Shareholder Mechanisms
Shareholder engagement involves a company's interactions with its shareholders. It can provide benefits that include building support against short-term activist investors, countering negative recommendations from proxy advisory firms, and receiving greater support for management's position.
Shareholder activism encompasses a range of strategies that may be used by shareholders seeking to compel a company to act in a desired manner. It can take any of several forms: proxy battles, public campaigns, shareholder resolutions, litigation, and negotiations with management.
Corporate takeovers can happen in different ways: proxy contest or proxy fight, tender offer, hostile takeover, etc. The justification for the use of various anti-takeover defenses should rest on the support of the majority of shareholders and on the demonstration that preservation of the integrity of the company is in the long-term interests of shareholders.

* [Set of tasks]:
a) Summarize the shareholder mechanisms text in two sentences.
b) Please reproduce the part of the shareholder mechanisms text that opens with the words containing "Corporate takeovers can" and closes with "interests of shareholders.".
c) Write what comes next in the shareholder mechanisms text, picking up after its final sentence.
The data after this point comes from a separate source.

* [Dataset entries]:
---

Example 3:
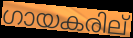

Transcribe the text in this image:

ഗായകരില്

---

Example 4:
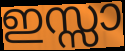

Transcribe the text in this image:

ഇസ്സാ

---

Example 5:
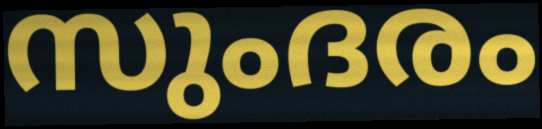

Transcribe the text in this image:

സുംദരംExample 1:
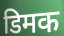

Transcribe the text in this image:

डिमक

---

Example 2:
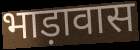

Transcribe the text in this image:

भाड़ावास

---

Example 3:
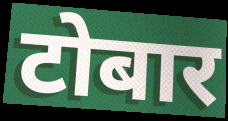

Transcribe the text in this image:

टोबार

* * *

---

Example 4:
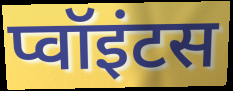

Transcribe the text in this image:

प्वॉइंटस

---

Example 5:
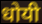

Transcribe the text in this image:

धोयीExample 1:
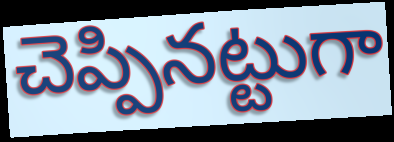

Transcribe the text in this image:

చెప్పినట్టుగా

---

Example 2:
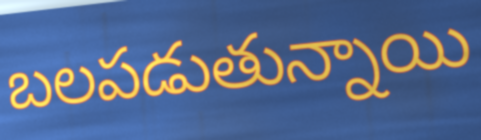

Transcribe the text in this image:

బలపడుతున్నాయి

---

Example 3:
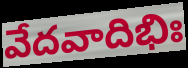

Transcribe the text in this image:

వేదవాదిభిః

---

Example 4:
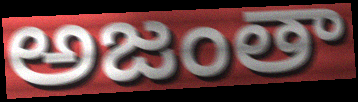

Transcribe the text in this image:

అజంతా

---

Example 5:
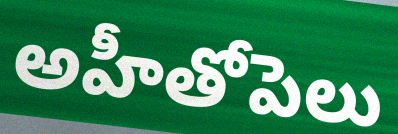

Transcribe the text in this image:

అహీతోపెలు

---

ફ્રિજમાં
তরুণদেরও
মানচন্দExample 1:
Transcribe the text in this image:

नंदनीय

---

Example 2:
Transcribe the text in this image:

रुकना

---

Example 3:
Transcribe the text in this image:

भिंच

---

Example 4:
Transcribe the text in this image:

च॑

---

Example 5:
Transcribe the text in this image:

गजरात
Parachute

* [Written answers]:
a) Shareholder engagement covers a company's interactions with its shareholders and can help build support against short-term activist investors, counter negative recommendations from proxy advisory firms, and win greater support for management's position, while shareholder activism uses strategies such as proxy battles, public campaigns, shareholder resolutions, litigation, and negotiations with management to push a company to act in a desired way. Corporate takeovers can happen through proxy contests, tender offers, or hostile takeovers, and anti-takeover defenses should be justified by majority shareholder support and by showing that preserving the company's integrity serves shareholders' long-term interests.

b)
Corporate takeovers can happen in different ways: proxy contest or proxy fight, tender offer, hostile takeover, etc. The justification for the use of various anti-takeover defenses should rest on the support of the majority of shareholders and on the demonstration that preservation of the integrity of the company is in the long-term interests of shareholders.

c)
Creditor Mechanisms
Creditor rights are established by laws, which vary among jurisdictions. Lenders also seek to protect their interests by including certain terms and conditions in their contractual agreements with borrowers (e.g. bond indentures).
Board of Directors and Committees
A board of directors is the central pillar of the governance structure, serves as the link between shareholders and managers, and acts as the shareholders' internal monitoring tool within the company.
The structure and composition of a board of directors vary across countries and companies. The number of directors may vary, and the board typically includes a mix of expertise levels, backgrounds, and competencies. Board members must have extensive experience in business, education, the professions and/or public service so they can make informed decisions about the company's future. If directors lack the skills, knowledge and expertise to conduct a meaningful review of the company's activities, and are unable to conduct in-depth evaluations of the issues affecting the company's business, they are more likely to defer to management when making decisions.
Two primary duties of a board of directors are duty of care and duty of loyalty.
A company's board of directors typically has several committees that are responsible for specific functions and report to the board.
- The audit committee plays a critical role in ensuring the corporation's financial integrity and consideration of legal and compliance issues. The primary objective is to ensure that the financial information reported by the company to shareholders is complete, accurate, reliable, relevant, and timely.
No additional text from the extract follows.